I searched Deseret Book to see if they still sold his books but it doesn't look like they do.
The Book of Abraham papyrus was the final nail in his belief coffin but like a lot of us, he kept pretending to believe for his family.
Re: The faith journey of Thomas Stuart Ferguson
Posted: Fri Feb 07, 2020 12:27 pm
by Corsair
FairMormon has a page on Brother Ferguson. It primarily reiterates that Ferguson was not an archaeologist and that he assumed far too much of what archaeology could demonstrate for the Book of Mormon. The page does not discuss Ferguson's faith journey or experiences, of course.
Daniel Peterson has also commented on Ferguson noting that anti-Mormons keep bringing up Ferguson but never comment on people like John L. Sorenson:
Why does Mr. Van Gorden [like many other anti-Mormons] focus on him? Why does he avert his gaze from, say, Professor John L. Sorenson's work on the geography and archaeology of the Book of Mormon?
The reason is that non-archaeologists like Ferguson produced archaeological findings that agree with virtually every other Mesoamerican anthropologist in academia. No one outside of the LDS church agrees with the findings of John L. Sorenson.
Re: The faith journey of Thomas Stuart Ferguson
Posted: Sat Feb 08, 2020 6:33 pm
by Hagoth
That's a great article, Brother McHaggis.
Stan Larson's book Quest for the Gold Plates tells the story in more detail and is a great read.

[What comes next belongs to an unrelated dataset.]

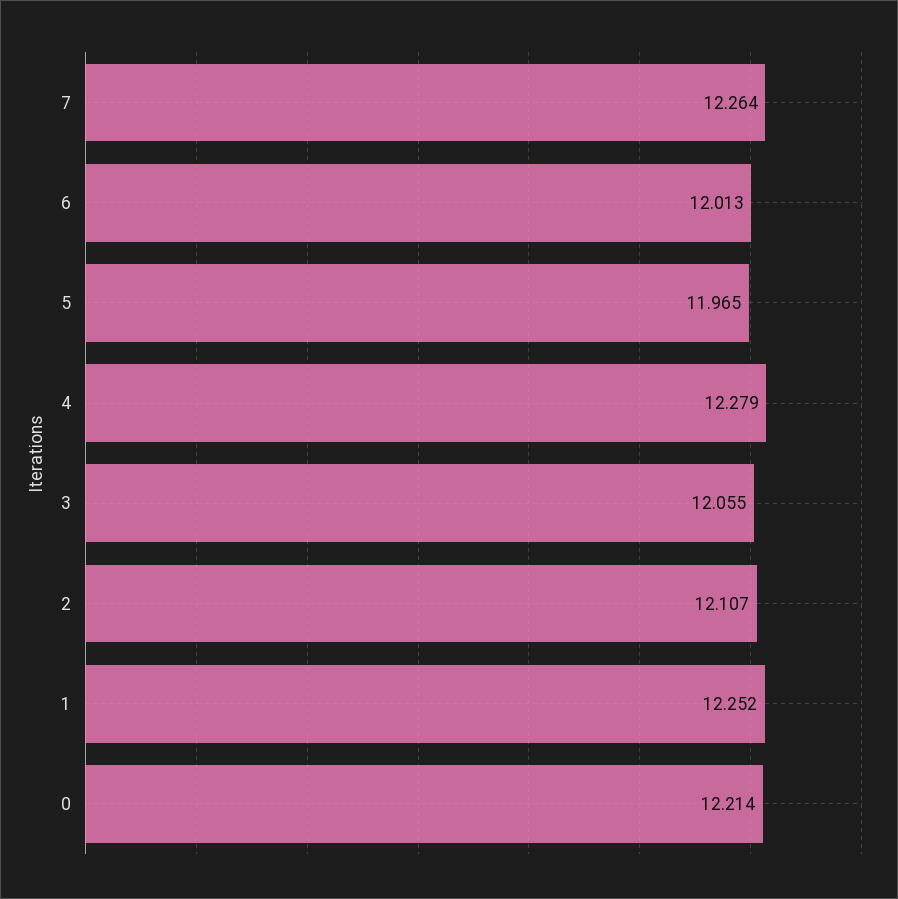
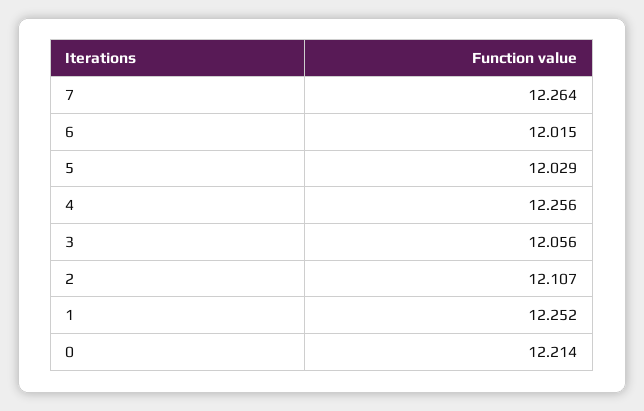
6: 12.013 -> 12.015
5: 11.965 -> 12.029
4: 12.279 -> 12.256
3: 12.055 -> 12.056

Another great story is the first expedition to find Book of Mormon evidence in 1900. A party left from BYU on horseback headed for Columbia. It took them two years to get there (only a few of them made it) but they had to turn back because they weren't granted safe passage in Columbia. If I remember correctly, a couple of them actually got to the river valley where they were expecting to find Zarahemla. Spoiler alert: they didn't.